Provided text:
=======

Language Support
Vocab
In WordSiv, a Vocab is an object that contains a word list and other language-specific data that allow a WordSiv object to appropriately filter words and generate text.
Note
I considered naming this object WordList, but it also can contain
word counts and punctuation data. I considered calling it Lang, but it's
possible to have more than one set of words (and punctuation, etc.) per
language. I can imagine having Vocabs derived from different genres of text:
en-news
, en-wiki
, etc!
Using a Built-in Vocab
See Basic Usage for how to list and select a built-in Vocab. If you're curious about the origin/license1 of these lists you can examine the built-in Vocabs in wordsiv/_vocab_data.
Creating a custom Vocab
It's easy to add your own Vocab to WordSiv. The harder part is actually deriving wordlists from a text corpus) and refining the capitalization (if applicable), which we won't detail here.

=======

(Dataset items)
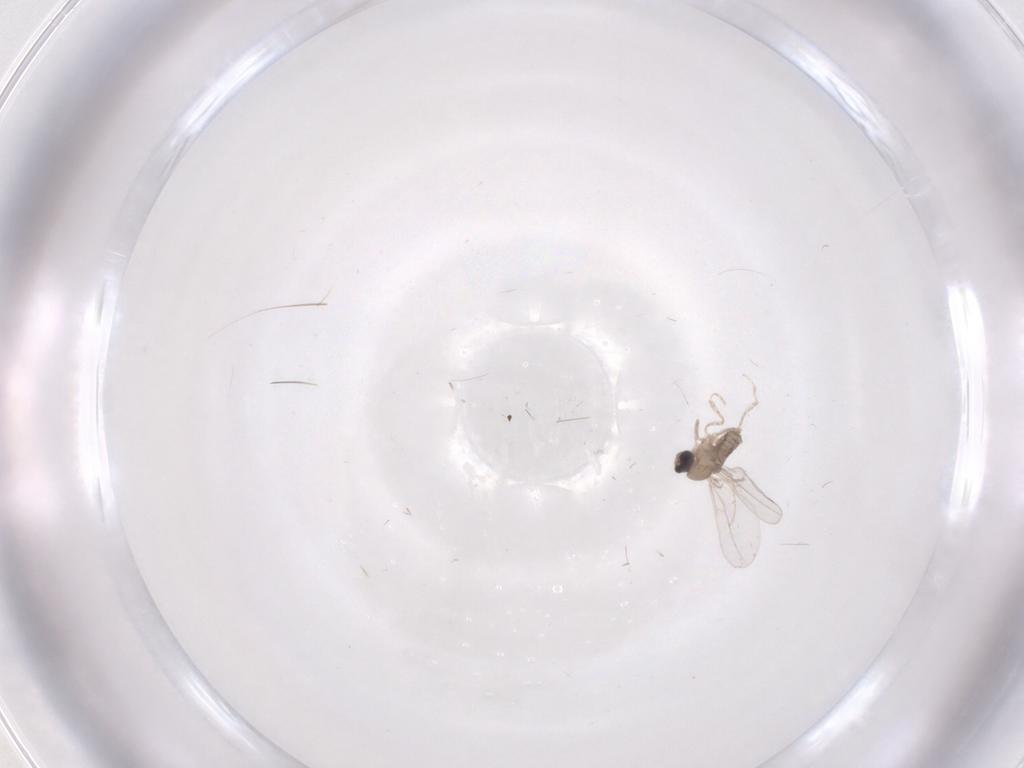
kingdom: Animalia
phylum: Arthropoda
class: Insecta
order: Diptera
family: Cecidomyiidae
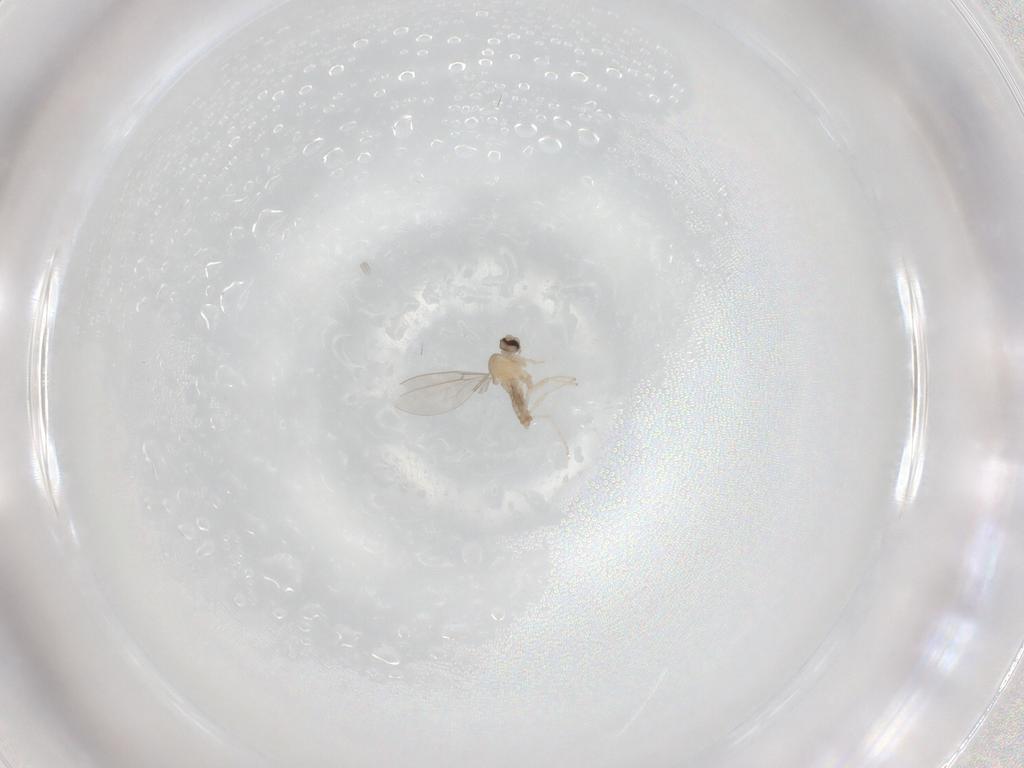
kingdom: Animalia
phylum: Arthropoda
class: Insecta
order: Diptera
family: Cecidomyiidae
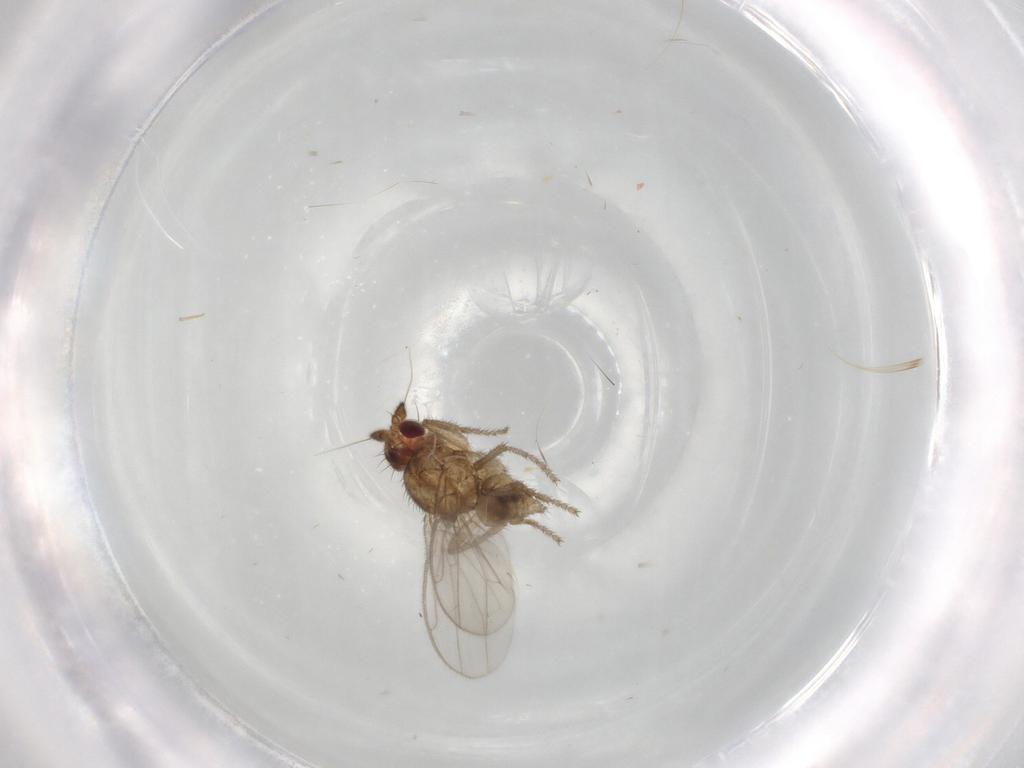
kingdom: Animalia
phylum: Arthropoda
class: Insecta
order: Diptera
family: Sphaeroceridae
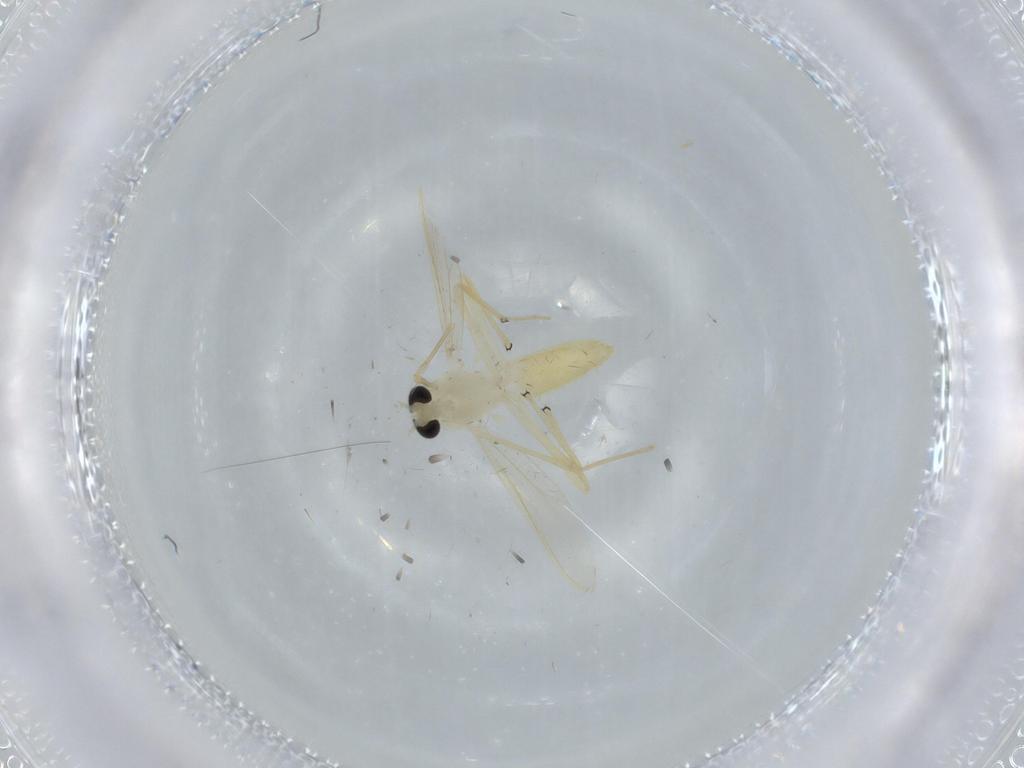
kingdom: Animalia
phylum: Arthropoda
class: Insecta
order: Diptera
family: Chironomidae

=======

Goal of the exercise:
Output the whole WordSiv language support page above word for word, keeping every line as it appears.

Solution:
Language Support
Vocab
In WordSiv, a Vocab is an object that contains a word list and other language-specific data that allow a WordSiv object to appropriately filter words and generate text.
Note
I considered naming this object WordList, but it also can contain
word counts and punctuation data. I considered calling it Lang, but it's
possible to have more than one set of words (and punctuation, etc.) per
language. I can imagine having Vocabs derived from different genres of text:
en-news
, en-wiki
, etc!
Using a Built-in Vocab
See Basic Usage for how to list and select a built-in Vocab. If you're curious about the origin/license1 of these lists you can examine the built-in Vocabs in wordsiv/_vocab_data.
Creating a custom Vocab
It's easy to add your own Vocab to WordSiv. The harder part is actually deriving wordlists from a text corpus) and refining the capitalization (if applicable), which we won't detail here.